Preferred Dining: An Expensive Failure

MIT offers great flexibility with its dining plan. Many other schools around the country force students to buy into a dining plan that could feed a family of four for six months. Whatever money the student does not spend on food is lost. At MIT, we instead boast a “pay as you go system” that gives students more dining options.

The above is the spiel often given at MIT info sessions and on campus tours. Too bad it’s a ruse. The mandatory “Preferred Dining” program at Next House, Baker, Simmons, and McCormick Hall is a perfect example of an inefficient and unnecessarily punitive dining program — the very program that MIT prides itself on not possessing.

The program charges all residents of the four dorms, except seniors in McCormick, three hundred dollars per term. This fee gets residents a 50 percent discount on most items in their dining halls. A cursory look at the system might make it seem beneficial to the student. However, in order for someone to take advantage of the system he or she must spend $600 each semester. Each dining hall is typically open for 60 meals in the course of a semester, so that students must spend $10 at each meal to make the program worthwhile. In addition, they must eat every meal at the dining hall.

Unfortunately, both of these value requirements are rarely met. According to Volume 126 Issue 40 of The Tech, the average check at one of the four dining halls is $8. Moreover, it is safe to say that nobody eats every meal in their dining hall — in fact, a sizeable demographic never eats in a dormitory.

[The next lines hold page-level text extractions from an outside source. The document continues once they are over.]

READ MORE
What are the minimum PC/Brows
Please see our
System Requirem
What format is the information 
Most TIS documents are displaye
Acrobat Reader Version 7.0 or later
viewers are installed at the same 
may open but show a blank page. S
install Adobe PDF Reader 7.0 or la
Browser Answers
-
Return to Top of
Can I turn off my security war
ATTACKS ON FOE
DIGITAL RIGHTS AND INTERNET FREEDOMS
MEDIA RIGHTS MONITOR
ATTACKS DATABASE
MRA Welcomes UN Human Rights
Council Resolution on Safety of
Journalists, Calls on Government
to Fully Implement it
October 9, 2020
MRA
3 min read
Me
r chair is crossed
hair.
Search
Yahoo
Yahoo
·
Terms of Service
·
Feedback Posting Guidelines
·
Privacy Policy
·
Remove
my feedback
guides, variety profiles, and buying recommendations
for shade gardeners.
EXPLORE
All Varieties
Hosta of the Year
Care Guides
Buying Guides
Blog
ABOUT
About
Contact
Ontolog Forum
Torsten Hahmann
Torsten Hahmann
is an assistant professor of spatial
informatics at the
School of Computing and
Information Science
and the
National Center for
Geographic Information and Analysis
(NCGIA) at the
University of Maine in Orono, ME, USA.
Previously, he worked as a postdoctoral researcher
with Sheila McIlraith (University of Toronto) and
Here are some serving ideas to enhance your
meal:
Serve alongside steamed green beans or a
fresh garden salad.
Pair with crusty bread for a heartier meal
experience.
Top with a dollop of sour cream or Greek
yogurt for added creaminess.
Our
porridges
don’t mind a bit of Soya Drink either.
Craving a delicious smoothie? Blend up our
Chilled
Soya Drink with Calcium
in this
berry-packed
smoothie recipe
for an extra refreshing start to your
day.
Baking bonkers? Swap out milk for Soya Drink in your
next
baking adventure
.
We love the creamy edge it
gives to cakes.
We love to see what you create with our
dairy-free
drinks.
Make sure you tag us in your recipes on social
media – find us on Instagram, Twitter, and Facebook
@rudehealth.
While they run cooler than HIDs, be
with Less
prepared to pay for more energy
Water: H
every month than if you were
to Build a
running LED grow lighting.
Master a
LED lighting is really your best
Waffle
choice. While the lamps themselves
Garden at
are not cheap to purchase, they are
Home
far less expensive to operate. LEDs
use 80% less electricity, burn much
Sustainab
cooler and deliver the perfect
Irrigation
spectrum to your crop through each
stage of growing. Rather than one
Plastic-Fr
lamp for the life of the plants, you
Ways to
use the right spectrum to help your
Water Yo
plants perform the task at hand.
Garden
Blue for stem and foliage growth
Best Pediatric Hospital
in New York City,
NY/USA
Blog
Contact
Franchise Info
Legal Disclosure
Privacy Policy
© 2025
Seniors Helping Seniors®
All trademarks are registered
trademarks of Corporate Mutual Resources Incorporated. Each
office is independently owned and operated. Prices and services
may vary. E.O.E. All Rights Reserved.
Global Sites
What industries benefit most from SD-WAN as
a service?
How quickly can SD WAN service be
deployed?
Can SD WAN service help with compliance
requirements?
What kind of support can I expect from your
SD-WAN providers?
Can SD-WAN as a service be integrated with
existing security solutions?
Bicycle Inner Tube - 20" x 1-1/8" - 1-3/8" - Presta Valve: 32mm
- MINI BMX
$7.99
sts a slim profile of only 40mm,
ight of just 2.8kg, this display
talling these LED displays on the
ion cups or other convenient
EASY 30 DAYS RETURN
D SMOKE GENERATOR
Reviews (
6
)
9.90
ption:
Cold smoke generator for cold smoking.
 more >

Those freshmen with Greek affiliations (50 percent of males and 25 percent of females) often eat meals at their respective houses. They end up paying double: at the house and through the dining halls. Also, if a resident goes out to a meal in Boston, he or she is effectively paying both $10 for the missed meal in the dining hall and the cost of what they actually eat. The assumptions made by MIT’s Preferred Dining program are simply far-fetched.

The rationale behind Preferred Dining is twofold. The first is to help subsidize campus dining and make it autonomous. MIT should not make students pay for an inefficient dining program; it should shoulder the weight itself. We pay enough tuition as it is; it is ridiculous to expect us to pay $10 every night for dinner in our dorms.

The second reason given for Preferred Dining is that it encourages students to eat in their dorms and thus builds community. In this goal, Preferred Dining fails miserably. MIT does not understand that students cannot simply be forced to interact with one another. If I have free time at dinner, I will eat with my friends. I am probably not going to approach someone I have never met before and strike up a conversation in the interest of building community. (Although if I did the topic of conversation would probably be how overpriced the hamburger we are both eating is).

There are a number of simple solutions to make Preferred Dining more valuable. Dining halls could be open seven days a week or could serve lunch and breakfast in addition to dinner. Both of these scenarios would make the program more economically feasible for students. The best way to fix the program, however, would be to make it optional. Those who eat enough to make Preferred Dining useful would purchase it and those who never use it will not be forced to pay $600 a year.

MIT seems to have an aversion to making things mandatory for students — why the exception here?